The Georgia Aquarium has lost three beluga whales in the last three years.

Two were infants, the offspring of matriarch Maris. They failed to thrive. On Thursday Maris herself died. The aquarium still hasn't determined the cause. Aquarium officials said the 21-year-old beluga seemed healthy, had been through her weekly health exam and was eating normally, before she died Thursday afternoon.

The death hit aquarium animal care givers hard, especially those who had worked in vain to help Maris' young calves survive.

But visitors on Friday morning waited outside the ticket plaza as they do on any other sunny day, many of them unaware of the loss.

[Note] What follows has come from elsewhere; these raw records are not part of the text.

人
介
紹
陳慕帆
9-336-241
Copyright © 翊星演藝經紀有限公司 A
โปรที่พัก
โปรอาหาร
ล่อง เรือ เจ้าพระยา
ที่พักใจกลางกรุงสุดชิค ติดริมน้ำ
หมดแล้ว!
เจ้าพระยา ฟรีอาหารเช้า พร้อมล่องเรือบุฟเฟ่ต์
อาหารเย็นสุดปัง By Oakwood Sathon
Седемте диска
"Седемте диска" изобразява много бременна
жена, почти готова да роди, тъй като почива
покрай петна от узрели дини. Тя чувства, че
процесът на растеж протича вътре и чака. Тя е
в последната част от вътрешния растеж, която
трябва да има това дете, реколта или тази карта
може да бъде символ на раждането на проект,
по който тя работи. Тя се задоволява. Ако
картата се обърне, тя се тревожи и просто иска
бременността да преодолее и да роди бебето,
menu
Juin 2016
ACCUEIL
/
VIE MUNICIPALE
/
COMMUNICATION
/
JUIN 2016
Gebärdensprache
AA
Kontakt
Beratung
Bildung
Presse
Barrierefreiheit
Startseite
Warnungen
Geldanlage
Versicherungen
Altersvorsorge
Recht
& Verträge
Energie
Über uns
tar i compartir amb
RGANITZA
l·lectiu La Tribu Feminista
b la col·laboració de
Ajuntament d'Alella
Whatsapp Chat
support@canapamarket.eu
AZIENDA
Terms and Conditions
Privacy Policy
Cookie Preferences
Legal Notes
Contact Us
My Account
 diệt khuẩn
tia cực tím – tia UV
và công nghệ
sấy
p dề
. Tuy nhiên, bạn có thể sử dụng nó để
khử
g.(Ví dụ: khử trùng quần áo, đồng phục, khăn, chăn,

Teresa Huckaby of Cave Spring found out about the death of the beluga whale just before she was scheduled to bring about 300 seventh-grade students to visit the downtown facility.

“I just shook my head,” said the Polk County school teacher, who is not in favor of wild animals being kept in zoos or aquariums. “I thought she shouldn’t have been there anyway.”

Nonetheless, Huckaby was standing outside the aquarium Friday morning, as a chattering crowd of 12-year-olds climbed out of yellow school buses and lined up for tickets.

Huckaby shrugged. She might be opposed to aquariums but she wasn’t going to begrudge her students a chance to see penguins and whale sharks. “It’s an experience for them,” she said.